Berikut analisis mendalam mengenai Undang-Undang (UU) No. 11 Tahun 1967 tentang Ketentuan-Ketentuan Pokok Pertambangan beserta konteks historis dan informasi kritis yang perlu diketahui:
Konteks Historis & Politik
-
Era Transisi Politik:
UU ini lahir pada awal pemerintahan Orde Baru (1967) di bawah Presiden Soeharto, menggantikan UU No. 37 Prp Tahun 1960 yang berlaku di era Sukarno. Orde Baru berfokus pada pemulihan ekonomi melalui eksploitasi sumber daya alam (SDA) dan investasi asing, terutama setelah krisis ekonomi dan hiperinflasi di akhir era Orde Lama. -
Paradigma Ekonomi:
UU ini mencerminkan kebijakan ekonomi terbuka untuk menarik investor asing di sektor pertambangan. Pertimbangan utamanya adalah mempercepat pembangunan nasional dengan memanfaatkan SDA sebagai tulang punggung ekonomi, sekaligus menjauhkan Indonesia dari pengaruh komunisme pasca-G30S 1965.
Substansi Krusial yang Perlu Dipahami
-
Dominasi Negara dengan Kemitraan Swasta:
- Pasal 1 menegaskan kekuasaan negara atas semua bahan galian, tetapi memberikan ruang bagi swasta (termasuk asing) melalui sistem Kuasa Pertambangan (KP).
- Ini menjadi dasar masuknya perusahaan asing seperti Freeport (tambang tembaga Papua, 1967) dan kontrak karya migas dengan ExxonMobil.
-
Klasifikasi Bahan Galian:
- Bahan galian dikategorikan sebagai strategis (nasional), vital (penting untuk hajat hidup), dan bukan strategis/vital. Klasifikasi ini menentukan tingkat kontrol pemerintah dan prioritas eksploitasi.
-
Sentralisasi Kewenangan:
Kewenangan pertambangan terpusat di pemerintah pusat (Menteri Pertambangan), minim peran daerah. Hal ini bertentangan dengan semangat otonomi daerah yang kemudian diatur dalam UU No. 32/2004.
Dampak & Kontroversi
-
Eksploitasi SDA Masif:
UU ini membuka pintu investasi asing besar-besaran, tetapi royalti dan manfaat ekonomi untuk negara relatif rendah. Contoh: Kontrak karya Freeport hanya memberi 1-3% royalti ke pemerintah Indonesia. -
Isu Lingkungan & Sosial:
Regulasi lingkungan belum diatur secara ketat, menyebabkan degradasi lingkungan (misal: limbah tailing Freeport) dan konflik dengan masyarakat adat. -
Ketimpangan Pengawasan:
Minimnya transparansi dalam pemberian KP memicu praktik KKN, termasuk kasus "mafia tambang" yang marak di era 1990-an.

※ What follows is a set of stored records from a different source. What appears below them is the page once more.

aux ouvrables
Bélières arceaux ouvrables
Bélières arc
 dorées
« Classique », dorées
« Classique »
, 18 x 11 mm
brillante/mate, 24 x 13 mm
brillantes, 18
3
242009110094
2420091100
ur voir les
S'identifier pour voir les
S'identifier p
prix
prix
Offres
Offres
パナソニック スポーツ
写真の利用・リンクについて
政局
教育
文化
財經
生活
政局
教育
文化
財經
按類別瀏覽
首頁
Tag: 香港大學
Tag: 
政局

Alasan Pencabutan & Relevansi Saat Ini
-
Dicabut oleh UU No. 4/2009 tentang Pertambangan Mineral dan Batubara:
- UU No. 11/1967 dianggap tidak lagi sesuai dengan prinsip tata kelola SDA berkelanjutan, otonomi daerah, dan keadilan sosial.

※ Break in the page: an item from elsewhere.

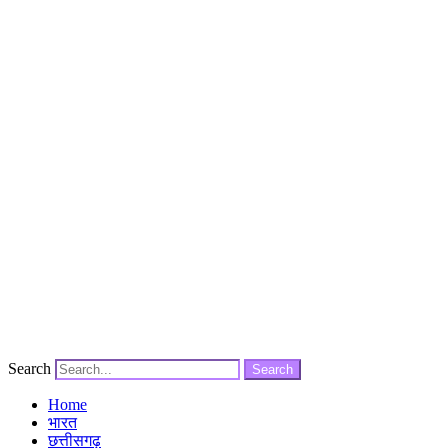
Search
Search
Home
भारत
छत्तीसगढ़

- UU No. 4/2009 memperkenalkan sistem Wilayah Izin Usaha Pertambangan (WIUP) dan mewajibkan pemurnian mineral di dalam negeri (downstreaming).
-
Warisan Hukum:
Meski tidak berlaku, UU No. 11/1967 menjadi fondasi kebijakan pertambangan modern Indonesia. Beberapa kontrak karya yang lahir dari UU ini (misal: Freeport) masih berlaku dengan negosiasi ulang.
Poin Kritis untuk Legal Practice
- Due Diligence: Dalam transaksi tambang, pastikan status hukum KP/Kontrak Karya peninggalan UU ini telah disesuaikan dengan UU No. 4/2009 dan perubahannya (UU No. 3/2020).
- Sengketa Lahan: Banyak kasus sengketa tanah tambang bermula dari pemberian KP era Orde Baru yang tidak melibatkan konsultasi publik.
- Aspek Lingkungan: Gunakan UU No. 32/2009 tentang Perlindungan dan Pengelolaan Lingkungan Hidup sebagai dasar gugatan atas kerusakan lingkungan dari aktivitas tambang masa lalu.
Semoga analisis ini memberikan perspektif holistik dalam menangani kasus terkait hukum pertambangan warisan UU No. 11/1967.